Holding The Fort Until Tribunal Formation: Emergency Arbitration’s Evolution And The Case For Statutory Recognition In India
- IJLLR Journal
- Feb 12
- 1 min read
Yuvraj Singh Salh & Advaith Madhu, National Law Institute University (NLIU), Bhopal.
ABSTRACT
Emergency arbitration has moved from being a procedural experiment to an assumed feature of serious institutional arbitration, yet its position within Indian arbitration law remains unsettled. This article examines that dissonance. It situates emergency arbitration as a response to the structural limits of court-centric interim relief and tribunal-dependent authority, tracing how leading arbitral institutions have redesigned urgency as an internal arbitral function rather than a judicial fallback.
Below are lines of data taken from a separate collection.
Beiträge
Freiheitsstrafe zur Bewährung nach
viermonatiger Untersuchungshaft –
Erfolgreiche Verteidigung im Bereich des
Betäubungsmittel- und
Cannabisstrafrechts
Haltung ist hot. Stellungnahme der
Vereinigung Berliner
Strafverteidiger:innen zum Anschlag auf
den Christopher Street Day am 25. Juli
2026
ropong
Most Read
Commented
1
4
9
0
Against this comparative backdrop, the article turns to the Indian framework, where Section 9 of the Arbitration and Conciliation Act has been stretched to absorb demands it was never designed to meet. Through an analysis of recent judicial developments, particularly Amazon v. Future Retail, and policy material including the 2024 Expert Committee Report and earlier High Level Committee recommendations, the article argues that judicial accommodation has reached its limits. It concludes by advancing targeted policy suggestions for statutory recognition of emergency arbitration in India, proposing calibrated amendments to the Act that preserve judicial oversight while restoring coherence, predictability, and credibility to interim relief within arbitration.